Reprenez la critique de l'album La caverne du quartet Lande juste après sa dernière phrase, et prolongez-la.

Texte source.
━━━━━━━━━━━━━━━━━━━━━━━━━━━━━━

Julien Soro (sax alto),Quentin Ghomari (tp), Ariel Tessier (dms), Alexandre Perrot (cb)

 

Une découverte heureuse, avouons-le, pour éclairer les derniers feux de l’été, ce quartet Lande dans un album nommé La caverne. Des titres plus ou moins mystérieux (Ah! Platon) pour une musique forte, souvent âpre, qui ne revêt pas les atours d’une séduction immédiate. Mais on ne résiste pas longtemps à ces climats tendus et dissonants, rêches, à cette musique intense, articulée autour d’un soubassement rythmique imposant.

Les compositions sont toutes du contrebassiste Alexandre Perrot (qui fait partie comme le batteur Ariel Tessier de l’orchestre Pan-G, du collectif LOO), à l’exception de « Loosy » de Quentin Ghomari, trompettiste de Papanosh qui s’associe à l’autre soufflant, l’altiste Julien Soro, qu’il connaît bien, puisque tous deux officient dans Ping Machine. Toujours des histoires d’affinités sélectives. Les présentations faites, ces musiciens qui échangent dans une logique complice nous offrent un paysage sonore contrasté, moins géologique que géographique : à défaut d’un magma volcanique, une lande battue par les vents qui se termine dans l’océan : un volet plus onirique, une ode maritime en forme de suite à tiroir, plus lyrique, apaisée mais pas moins sombre que les trois premiers thèmes plus emportés.

━━━━━━━━━━━━━━━━━━━━━━━━━━━━━━

Données fournies.
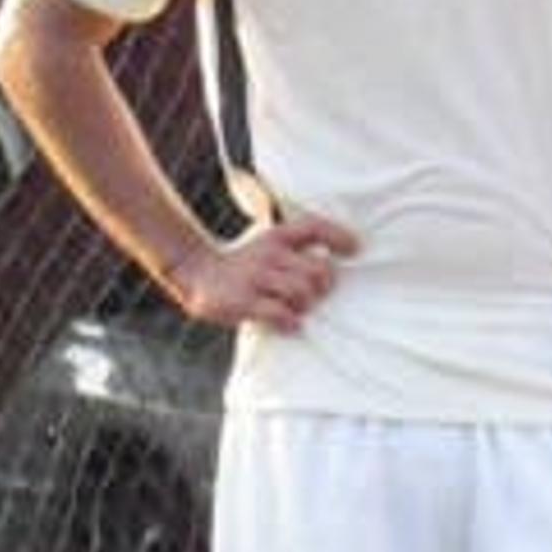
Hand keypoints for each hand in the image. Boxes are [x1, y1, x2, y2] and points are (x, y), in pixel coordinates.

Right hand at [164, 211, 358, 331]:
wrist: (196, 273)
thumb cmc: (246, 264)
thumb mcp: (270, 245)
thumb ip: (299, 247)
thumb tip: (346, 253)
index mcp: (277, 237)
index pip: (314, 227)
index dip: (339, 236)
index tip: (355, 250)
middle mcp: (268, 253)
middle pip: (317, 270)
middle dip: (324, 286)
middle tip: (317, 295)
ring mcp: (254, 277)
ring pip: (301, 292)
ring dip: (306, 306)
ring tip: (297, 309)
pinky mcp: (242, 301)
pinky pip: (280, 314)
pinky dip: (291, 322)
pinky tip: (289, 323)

━━━━━━━━━━━━━━━━━━━━━━━━━━━━━━

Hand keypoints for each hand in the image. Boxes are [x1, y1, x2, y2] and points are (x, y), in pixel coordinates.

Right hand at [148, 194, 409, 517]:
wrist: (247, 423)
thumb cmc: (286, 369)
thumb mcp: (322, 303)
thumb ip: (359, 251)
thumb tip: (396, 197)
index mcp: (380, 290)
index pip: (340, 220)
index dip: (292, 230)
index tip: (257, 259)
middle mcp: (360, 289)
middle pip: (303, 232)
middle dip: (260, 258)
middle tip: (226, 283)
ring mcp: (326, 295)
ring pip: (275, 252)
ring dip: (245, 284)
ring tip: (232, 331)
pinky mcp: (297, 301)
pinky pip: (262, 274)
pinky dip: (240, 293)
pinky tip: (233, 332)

━━━━━━━━━━━━━━━━━━━━━━━━━━━━━━

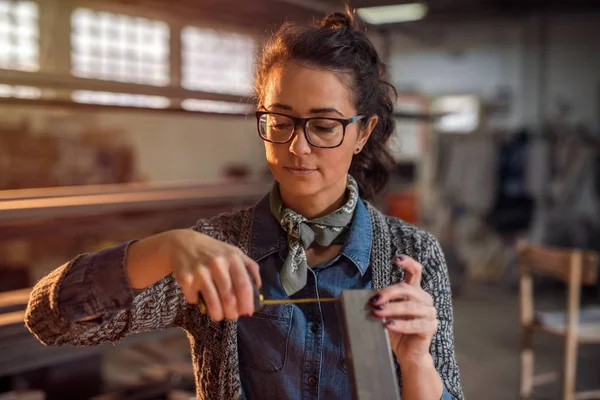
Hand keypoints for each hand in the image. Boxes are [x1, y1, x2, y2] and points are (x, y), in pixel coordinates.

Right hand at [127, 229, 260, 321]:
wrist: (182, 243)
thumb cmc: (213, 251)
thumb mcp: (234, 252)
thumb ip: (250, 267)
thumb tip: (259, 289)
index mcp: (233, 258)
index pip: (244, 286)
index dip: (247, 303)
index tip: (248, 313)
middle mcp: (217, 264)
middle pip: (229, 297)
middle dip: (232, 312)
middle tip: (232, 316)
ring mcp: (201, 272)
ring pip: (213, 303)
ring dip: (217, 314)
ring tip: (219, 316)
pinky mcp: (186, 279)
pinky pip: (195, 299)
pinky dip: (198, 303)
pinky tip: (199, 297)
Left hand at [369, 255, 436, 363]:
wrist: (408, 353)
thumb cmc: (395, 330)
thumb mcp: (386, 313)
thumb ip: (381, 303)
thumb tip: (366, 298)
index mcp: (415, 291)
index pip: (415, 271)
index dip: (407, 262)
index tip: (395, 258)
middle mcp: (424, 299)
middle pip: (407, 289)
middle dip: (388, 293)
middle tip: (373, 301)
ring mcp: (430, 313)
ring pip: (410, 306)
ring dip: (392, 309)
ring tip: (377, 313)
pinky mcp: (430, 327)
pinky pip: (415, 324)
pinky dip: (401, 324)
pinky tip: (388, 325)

━━━━━━━━━━━━━━━━━━━━━━━━━━━━━━

Réponse.
Le quartet fonctionne par paire, la rythmique remarquable dont la violence, continuellement sous tension, entraîne dans son sillage les stridences des soufflants, laisse passer les vents, rafraîchissantes trouées de sax et de trompette, qui ne manquent ni de délicatesse, ni de force évidemment.

Affrontement? Plutôt une confrontation sans trop de heurt pour un ensemble qui souffle, perce, vrille, gronde. Une musique techniquement au point qui laisse apparaître une énergie constamment canalisée : une création de chaque instant, très travaillée, à la recherche d’un équilibre, souvent instable.

Belle concordance, correspondance avec le travail de plasticienne et performeuse Natalie Jaime Cortez qui illustre la pochette avec cette  Partition, encre pigment sur papier plié, expérience sensible de l’espace à laquelle invite le concept de pli.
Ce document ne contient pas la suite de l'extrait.